In the Anderson Room at Cambridge University Library...catalogued as Mss/6871/p59 reverse...there is a letter dated 5th April 1887 to the Bishop of London from Lord Acton. Bishop Mandell Creighton was taken to task for two critical failures in his History of the Papacy. He had been too indulgent towards the more secular activities of the Renaissance Popes by failing to recognise the contaminating effect of power politics upon the papal office and he had neglected to make any judgements...a serious crime in Lord Acton’s eyes.

Here is what Lord Acton had to say: ‘...I cannot accept your canon that we are to judge Pope and King unlike other men, with a favourable presumption that they did no wrong. If there is any presumption it is the other way, against holders of power as power increases. Historic responsibility has to make up for want of legal responsibility. Power tends to corrupt and absolute power corrupts absolutely.’

And he goes on to remark that ‘...great men are always bad men, even when they exercise influence and not authority: still more when they superadd the tendency or the certainty of corruption by authority. There is no worse heresy than that the office sanctifies the holder of it. That is the point at which the negation of Catholicism and the negation of liberalism meet and keep high festival...’

Pretty strong stuff that includes the oft-quoted dictum on the corruption by power. But just as important are the notion of historic responsibility as distinct from legal responsibility and the suggestion that this might apply to the exercise of influence as well as authority. Quite a lot of wisdom in so few words.

The travelling scholar formerly known as William Shepherd has announced a new identity: William of Salisbury.

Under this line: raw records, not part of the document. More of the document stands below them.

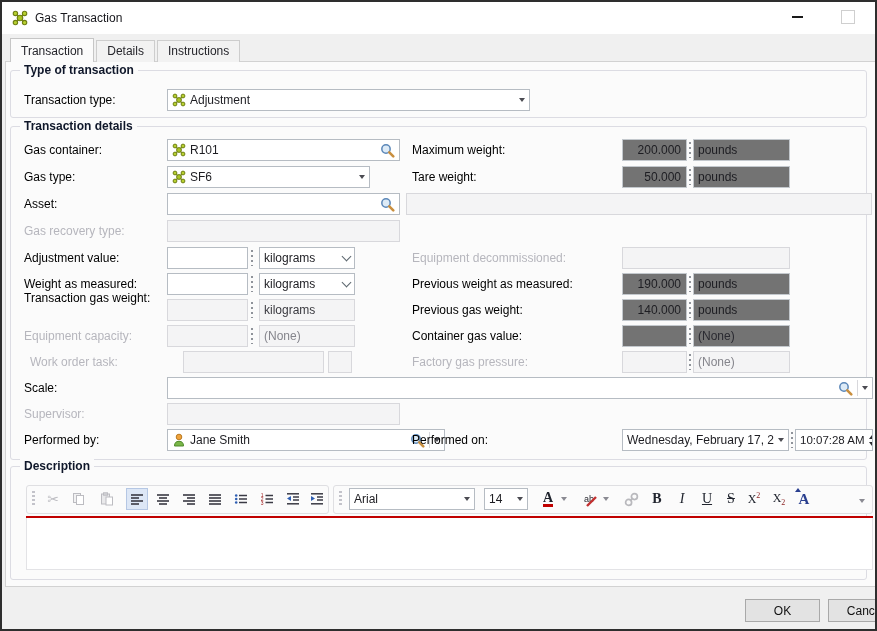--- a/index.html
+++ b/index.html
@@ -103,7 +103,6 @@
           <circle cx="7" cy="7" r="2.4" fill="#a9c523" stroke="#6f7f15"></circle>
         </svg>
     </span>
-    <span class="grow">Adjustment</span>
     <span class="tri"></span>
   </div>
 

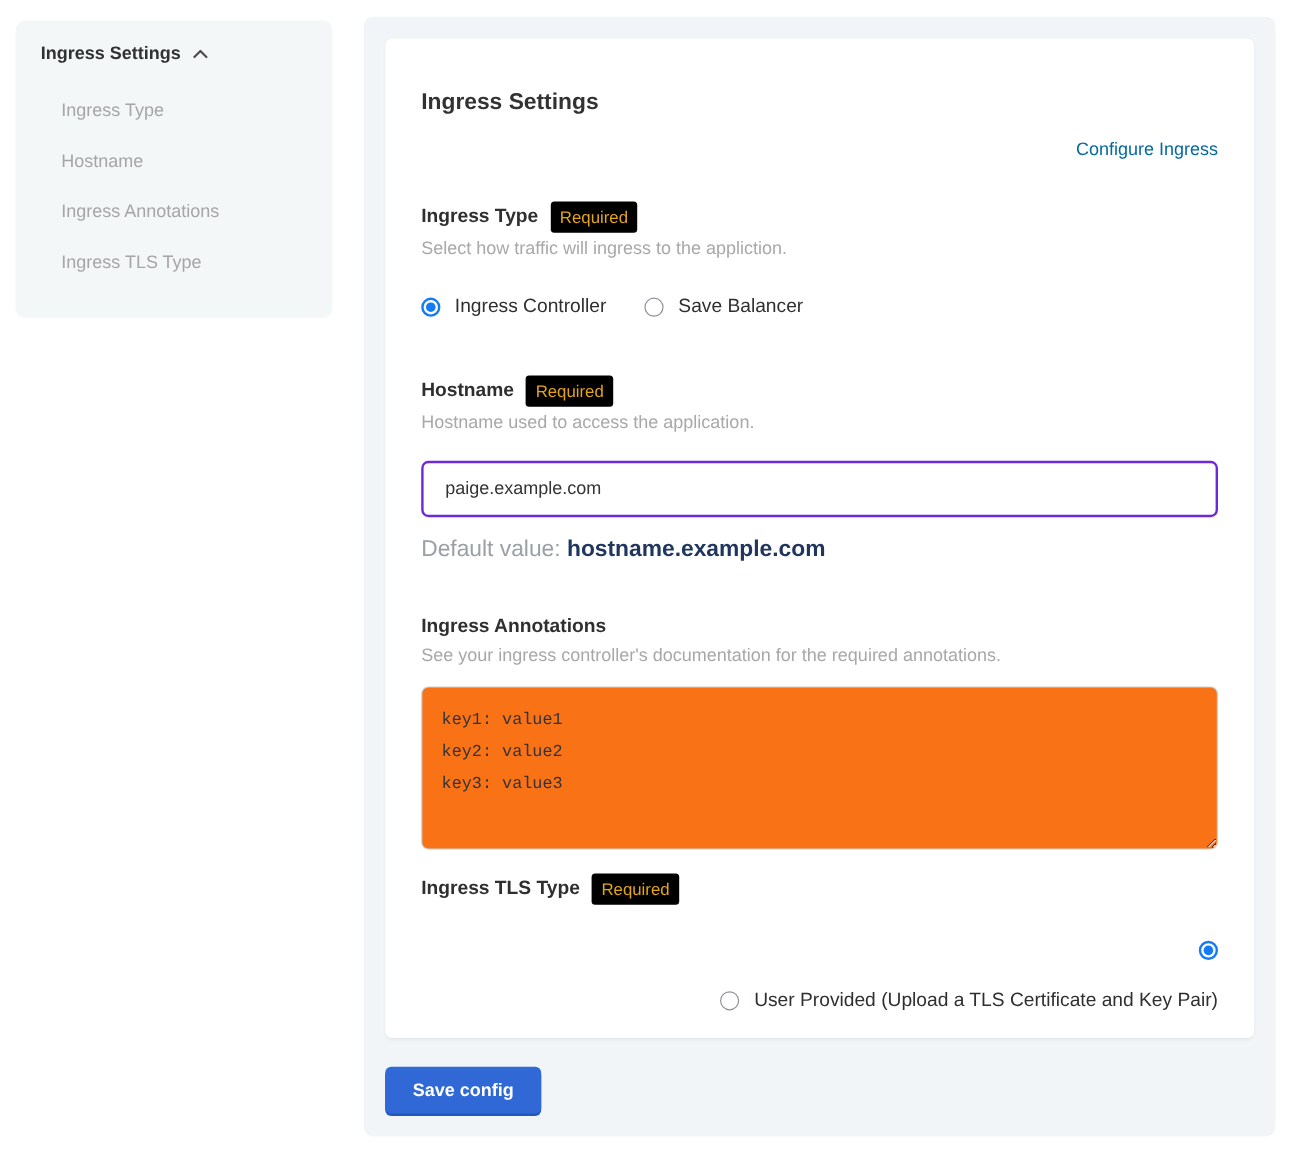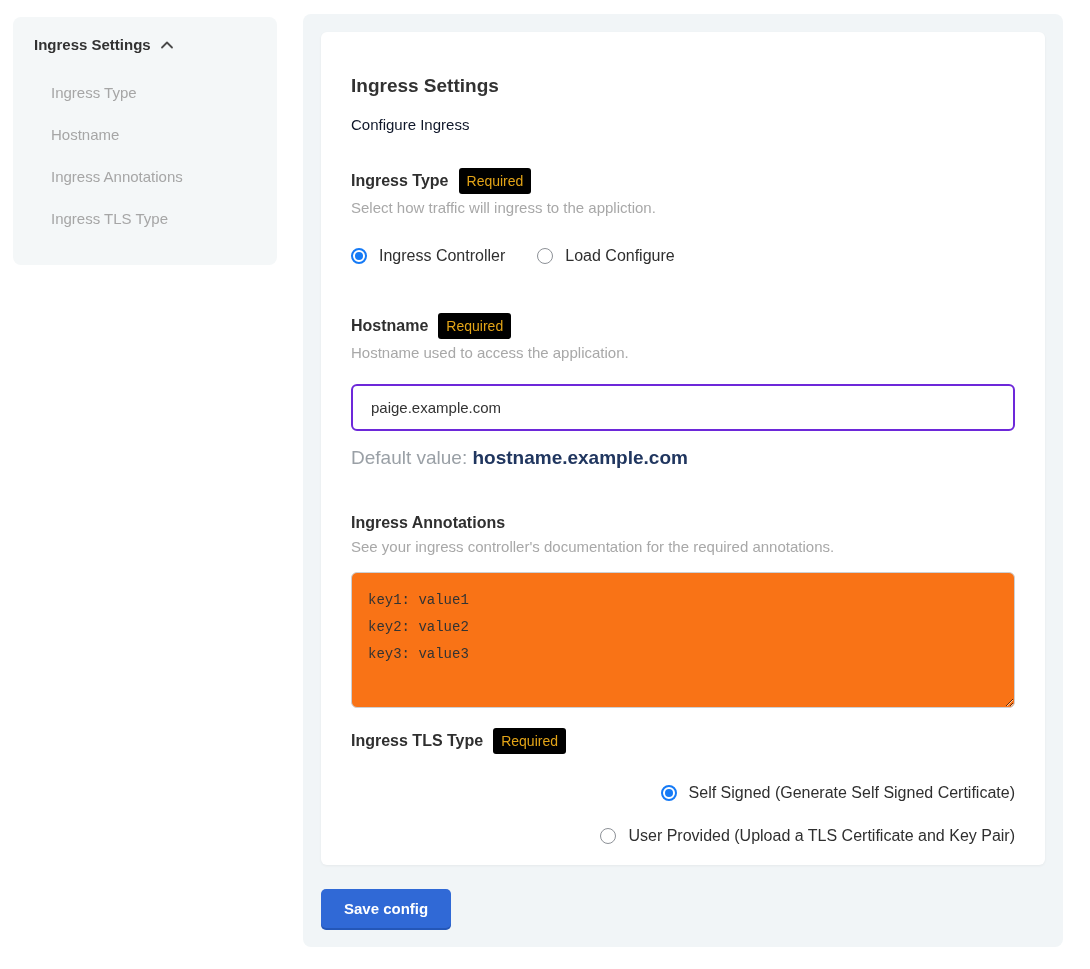--- a/index.html
+++ b/index.html
@@ -49,7 +49,7 @@
     padding: 30px;
   }
   .card-title { font-size: 19px; font-weight: bold; color: #323232; line-height: 22px; }
-  .card-subtitle { margin-top: 19px; font-size: 15px; color: #0f172a; line-height: 18px; }
+  .card-subtitle { margin-top: 19px; font-size: 15px; color: #0369a1; line-height: 18px; text-align: right; }
 
   .group { margin-top: 34px; }
   .group--hostname { margin-top: 48px; }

On my return to England with the hurricane of ‘87 I wandered the land looking for a home and settled on Salisbury. I then spent two years in Canterbury before moving to Rye. Should I try for Salisbury again? In 1950 its Labour Party candidate went by the name of John Papworth. He lost, was offered a safe seat next time around but refused. Why? ‘How can I represent them. I don’t know anyone there.’ How quaint.

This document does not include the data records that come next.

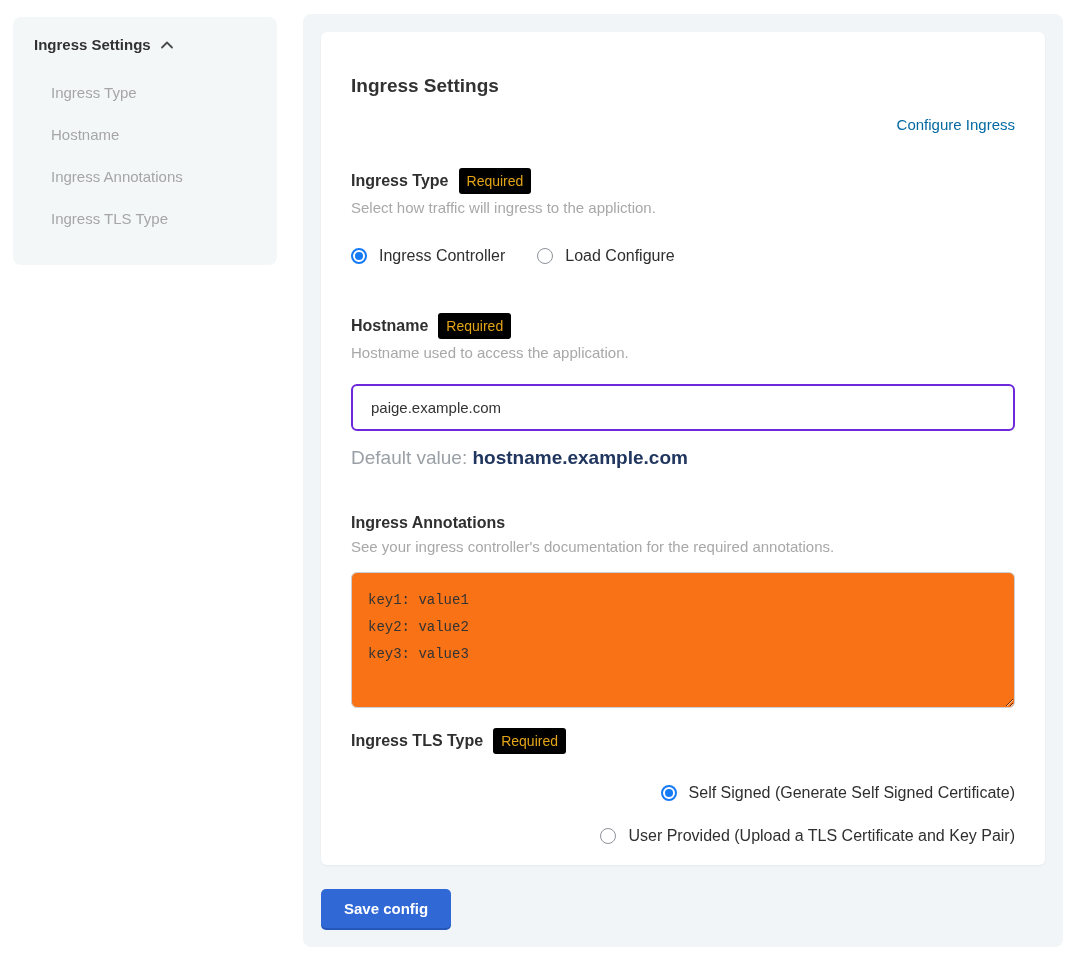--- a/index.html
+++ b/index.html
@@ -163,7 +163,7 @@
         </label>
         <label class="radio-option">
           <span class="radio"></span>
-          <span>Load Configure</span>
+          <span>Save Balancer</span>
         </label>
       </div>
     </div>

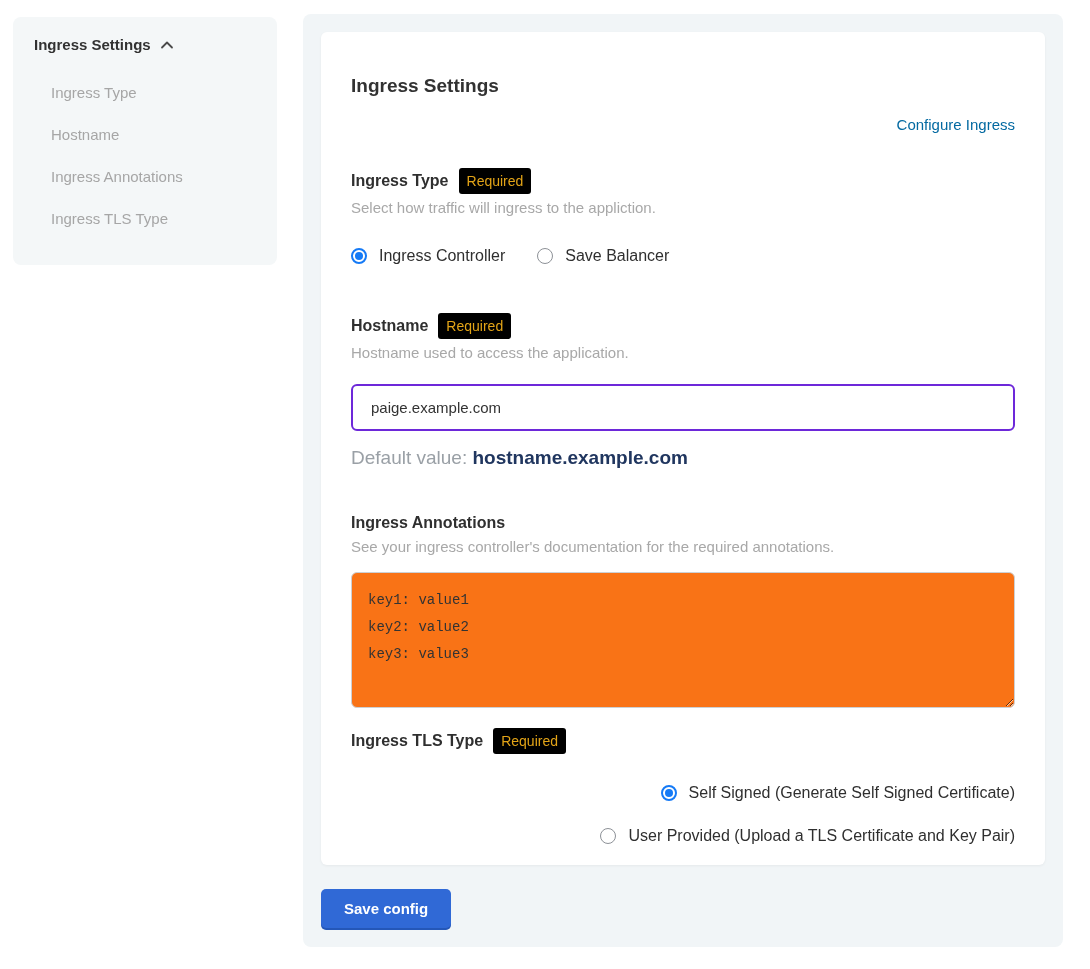--- a/index.html
+++ b/index.html
@@ -199,7 +199,6 @@
       <div class="tls-options">
         <label class="radio-option">
           <span class="radio selected"></span>
-          <span>Self Signed (Generate Self Signed Certificate)</span>
         </label>
         <label class="radio-option">
           <span class="radio"></span>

Anton Pinschof: ‘Let me tell you of an amazing mathematical observation that any fool can make...and I distinguish fools from idiots. The foregone conclusion to all the meetings since the beginning of time that ever worried about the effects of the use and abuse of power in all its forms is that if any form of power accumulates somewhere, anywhere, then somebody must surely turn up to wield it. If that person is not an idiot to start with he will become one sooner or later. If not he will be thrown out and replaced by a more likely idiot.’

Thrown in as an aside: ‘Idiots in Greek were those forbidden to vote. They were outside the polity. Those who wield our power today are by definition outside the polity because they work against it and are not so much elected as selected by the mathematical probability that if that person got there nobody else got there first.’

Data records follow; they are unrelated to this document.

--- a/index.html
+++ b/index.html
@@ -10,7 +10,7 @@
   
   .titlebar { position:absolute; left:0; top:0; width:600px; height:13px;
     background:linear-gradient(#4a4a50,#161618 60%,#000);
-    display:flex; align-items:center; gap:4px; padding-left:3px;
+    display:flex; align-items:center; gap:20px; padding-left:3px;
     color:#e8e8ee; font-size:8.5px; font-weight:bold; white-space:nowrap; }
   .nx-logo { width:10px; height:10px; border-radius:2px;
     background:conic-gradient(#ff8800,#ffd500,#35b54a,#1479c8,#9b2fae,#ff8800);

Last night I watched Mr & Mrs Smith with Brad Pitt and Angelina Jolie. Afterwards it was too early for bed so I began browsing absent-mindedly while checking my weblinks. Eventually I clicked myself through to Walter Schwarz’s article about organic city produce in Havana and from there to the Resurgenc archives.

En route I chanced across the company I had wished into being twenty-eight weblogs ago. The Phone Coop does one month broadband contracts. They hit you with a £30 connection fee and insist that you stay at least a month. But after that it’s £18.99 per month with 30-day notice for cancellation. Had I known this at the end of November for nine pounds a week I would have installed Phone Coop Broadband. Strange that the Phone Coop doesn’t show up in switches and searches. Echoes of Google in China?